What do you miss when you only look at the NNT?
1. The mother
2. Subsequent pregnancies
3. The rest of the world—much of the rest of the world is really missing from the conclusions and ramifications of the Term Breech Trial, such as remote hospitals far away from urban centers.
These three questions are hard to answer because there’s under-reporting of adverse outcomes, limited and/or little long-term follow-up on the mothers and babies, and fear of litigation.
The TBT gives a very limited answer about maternal morbidity.
Figures from the Netherlands give us a better look at how a policy of cesarean affects women. These figures are clear: severe acute maternal morbidity is higher with cesarean section than with vaginal breech birth. Peripartum hysterectomy is higher in the cesarean groups. (See Van Dillen et al. Severe acute maternal morbidity and mode of delivery in the Netherlands. Acta Obstetrica 2010).
Between 2000-2002, four Dutch women died after having an elective cesarean section for breech, which comprised 7% of the Netherlands’ direct maternal mortality. (See Schutte et al. Maternal Deaths after elective caesarean for breech presentation in the Netherlands. Acta Obstetrica 2007.)
Thomas reiterated that if we do a lot of cesareans, some women are going to die from them. Others will be injured in the short term.

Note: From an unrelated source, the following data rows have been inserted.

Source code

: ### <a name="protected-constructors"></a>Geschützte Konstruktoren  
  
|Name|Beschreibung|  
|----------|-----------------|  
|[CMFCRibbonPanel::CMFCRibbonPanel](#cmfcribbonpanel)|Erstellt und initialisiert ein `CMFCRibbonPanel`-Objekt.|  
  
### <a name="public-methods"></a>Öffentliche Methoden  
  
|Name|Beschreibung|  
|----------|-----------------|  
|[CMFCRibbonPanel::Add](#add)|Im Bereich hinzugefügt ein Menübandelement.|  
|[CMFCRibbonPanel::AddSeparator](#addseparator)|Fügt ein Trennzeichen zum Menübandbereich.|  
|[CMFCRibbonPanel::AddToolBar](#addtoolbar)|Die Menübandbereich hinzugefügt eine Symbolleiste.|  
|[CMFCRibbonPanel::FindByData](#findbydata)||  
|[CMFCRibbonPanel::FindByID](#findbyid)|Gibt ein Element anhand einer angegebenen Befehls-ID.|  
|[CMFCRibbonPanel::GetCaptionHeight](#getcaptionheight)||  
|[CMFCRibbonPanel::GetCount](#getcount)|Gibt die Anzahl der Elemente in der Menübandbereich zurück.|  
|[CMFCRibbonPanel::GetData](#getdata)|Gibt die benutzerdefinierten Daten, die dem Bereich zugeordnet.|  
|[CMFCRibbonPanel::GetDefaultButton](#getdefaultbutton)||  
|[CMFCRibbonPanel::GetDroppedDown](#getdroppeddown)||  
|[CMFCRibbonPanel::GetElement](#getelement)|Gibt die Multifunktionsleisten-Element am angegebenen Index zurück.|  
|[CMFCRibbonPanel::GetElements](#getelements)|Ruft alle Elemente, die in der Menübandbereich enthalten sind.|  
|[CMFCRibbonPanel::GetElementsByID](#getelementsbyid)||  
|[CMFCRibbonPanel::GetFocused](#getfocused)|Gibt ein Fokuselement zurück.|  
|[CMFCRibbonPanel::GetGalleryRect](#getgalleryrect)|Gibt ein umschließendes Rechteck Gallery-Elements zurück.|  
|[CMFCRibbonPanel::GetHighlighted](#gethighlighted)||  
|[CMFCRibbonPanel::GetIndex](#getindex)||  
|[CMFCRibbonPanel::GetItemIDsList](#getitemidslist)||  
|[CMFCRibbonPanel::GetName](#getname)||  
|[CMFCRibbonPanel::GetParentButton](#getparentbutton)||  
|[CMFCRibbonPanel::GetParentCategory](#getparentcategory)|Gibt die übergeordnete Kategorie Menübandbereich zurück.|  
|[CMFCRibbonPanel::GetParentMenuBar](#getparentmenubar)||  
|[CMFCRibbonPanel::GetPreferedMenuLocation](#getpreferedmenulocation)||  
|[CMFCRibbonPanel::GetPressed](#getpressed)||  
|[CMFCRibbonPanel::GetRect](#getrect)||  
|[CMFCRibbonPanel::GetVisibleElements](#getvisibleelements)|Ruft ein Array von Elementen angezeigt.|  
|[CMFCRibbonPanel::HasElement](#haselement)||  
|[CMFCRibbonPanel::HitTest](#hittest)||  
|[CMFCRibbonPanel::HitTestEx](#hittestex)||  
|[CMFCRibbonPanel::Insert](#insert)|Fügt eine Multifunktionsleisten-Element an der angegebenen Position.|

Again, from the Dutch data, for every 10,000 babies delivered by elective cesarean section for breech, 26 will be saved in that pregnancy. But...27 babies will be lost when the woman has her next baby, assuming a policy of VBAC.
In our context (resource-rich, developed world, easy access to hospitals), the difference in outcomes for a mother's first child is small. But there are enormous consequences of a cesarean-only policy in other parts of the world.
Remember the NNT of 338? (338 elective cesareans for breech presentation needed to prevent one fetal death.) In other parts of the world, the dangers of cesarean sections are amplified. In Tanzania, those 338 cesareans would result in 6 maternal deaths. In a district hospital in Malawi, 3 women would die for every one baby saved. And that’s just in the short run. (See Van Roosmalen and van den Akker BJOG 2014 and Van Roosmalen Lancet 2014).
In addition, fertility rates can be much higher than in the Western World, so the impact of that cesarean section for breech is multiplied.
Thomas concluded that our messages about breech are doing harm elsewhere. We need to take into account a woman’s complete fertile life, especially if she’s living in more dangerous circumstances where cesareans are much less safe than they are in developed countries. Dealing with a breech is not simply black and white.
Q (Australian OB Andrew Bisits): Women have difficulty processing these numbers, but even for us OBs it’s difficult. How do we know that what we are presenting is comprehensible? Women are processing not just the numbers, but a whole lot of other factors that go into their decisions.
We’re dealing with very small numbers of adverse events. We should at least be able to learn something from the adverse events to make things even safer.
A: Yes, agreed completely. We should take into account adverse events, but in a much wider context and setting. We need to give the other numbers—the ones I presented today—to confront people pushing ECS for all breeches.